Adentro había suéteres. Chiquitos. De estambre. Uno sobre otro, doblados con un cuidado impresionante. Y en el cuello de cada uno, un nombre bordado a mano: Lucas. Daniela. Lucas. Daniela.

Los conté. Dieciocho.

Uno por cada invierno en que no nos hablamos.

Cada mes de diciembre, esa mujer terca que no sabía pedir perdón con la boca se sentaba y tejía un suéter para los nietos que no la dejaban acercarse. Y no los mandaba. Porque mandarlos era inclinarse, y ella no sabía inclinarse. Entonces los guardaba. Un invierno tras otro. En una caja de zapatos, encima de un ropero.

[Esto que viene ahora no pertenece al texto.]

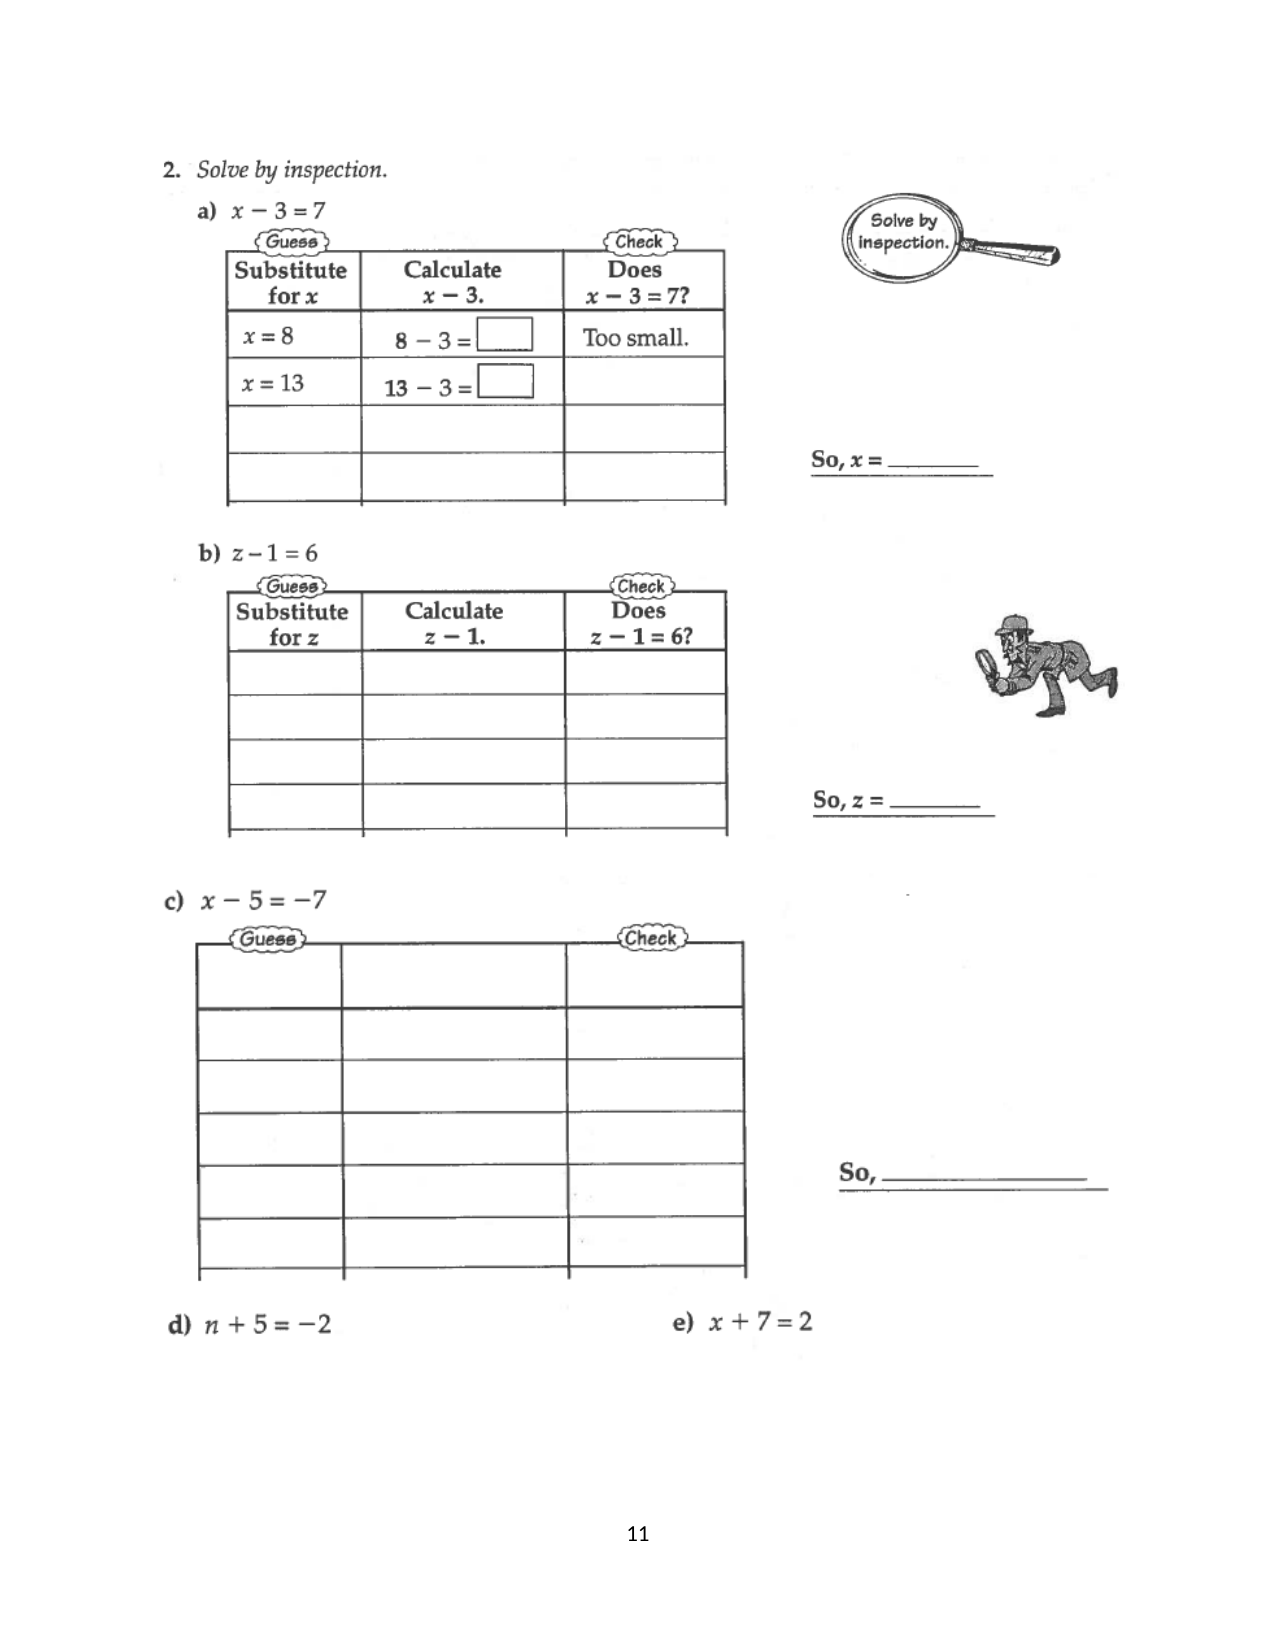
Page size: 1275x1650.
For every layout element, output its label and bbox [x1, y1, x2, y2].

picture [150, 873, 1125, 1361]
picture [150, 150, 1125, 849]
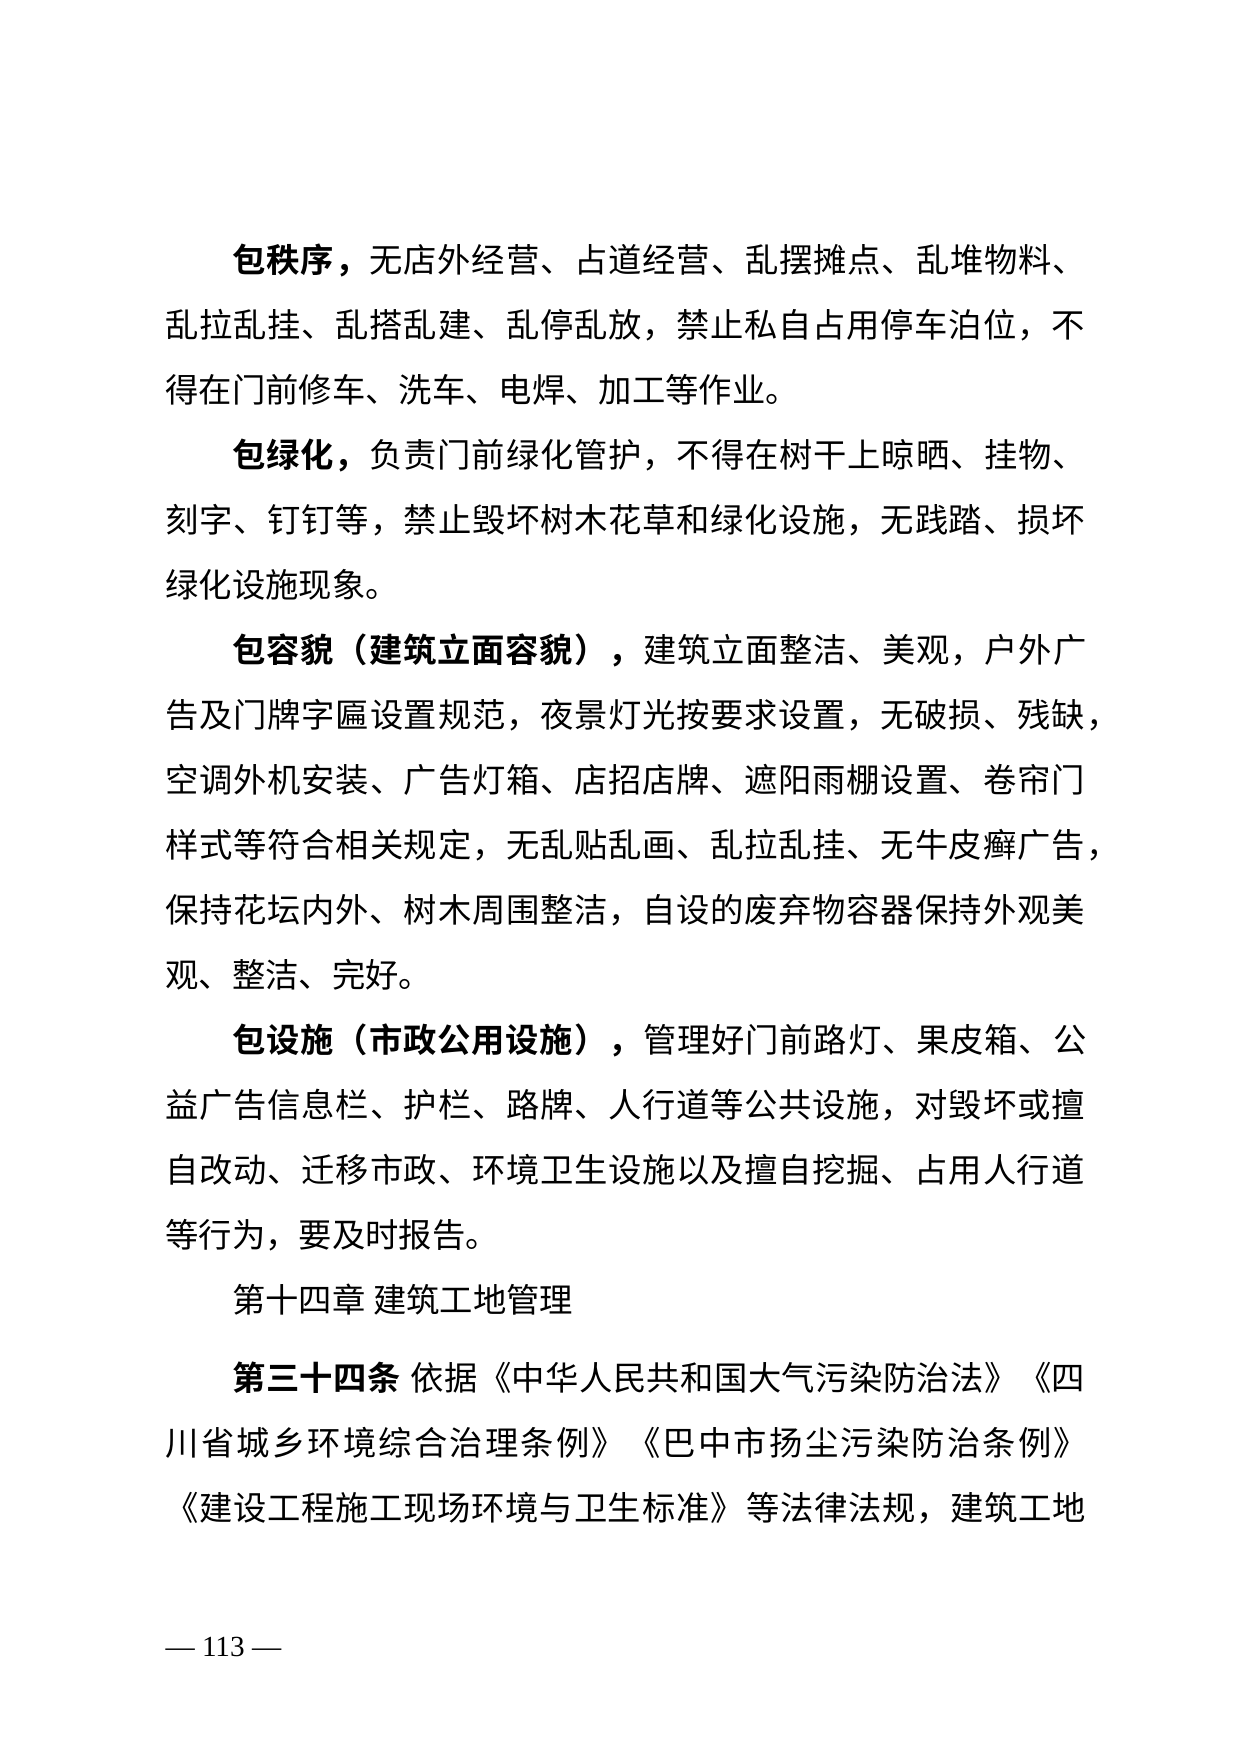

Debajo de los suéteres había un sobre.

Adentro: la foto de la escuela de Lucas en segundo de primaria, quién sabe cómo la consiguió por la vecina. La foto de la primera comunión de Daniela. Y en un papel cuadriculado, con tinta azul, con una letra que temblaba: dos fechas. Los cumpleaños de mis hijos.

Nos siguió toda la vida. De lejos. Sin decir nada. Muriéndose de ganas de entrar y demasiado orgullosa para tocar la puerta.

Exactamente como yo.

Y me acordé de la camisa. La camisa planchada de todos los sábados.

La planchaba para llegar bien parado con su mamá. Para que ella lo viera completo, limpio, entero. Para que se fuera tranquila pensando que la vida le había sonreído a su hijo.

Durante dos años creí que esa camisa era para otra.

Todavía está en el respaldo de la silla. No la lavé. Saqué un solo suéter de la caja, el más chiquito, el del primer invierno, el que dice Lucas en el cuello. Cabe en una mano. Lucas tiene diecisiete años, ya ni el brazo le entraría.

Lo doblé dentro de la camisa del sábado, y subí todo hasta arriba del ropero.

Dieciocho inviernos tejió, de un lado de una calle que ni ella ni yo quisimos cruzar. Y entre las dos, con todo nuestro orgullo, apenas logramos tomarnos de la mano una sola tarde, el día en que ella ya no podía reconocerme.

No abro el ropero seguido. Todavía huele a naftalina y a esa recámara, y no quiero que se vaya ese olor. Y sé que al escribir esto, hay alguien leyendo que tiene, en su celular, un número que ya no marca desde hace años — esperando a que sea la otra quien llame primero.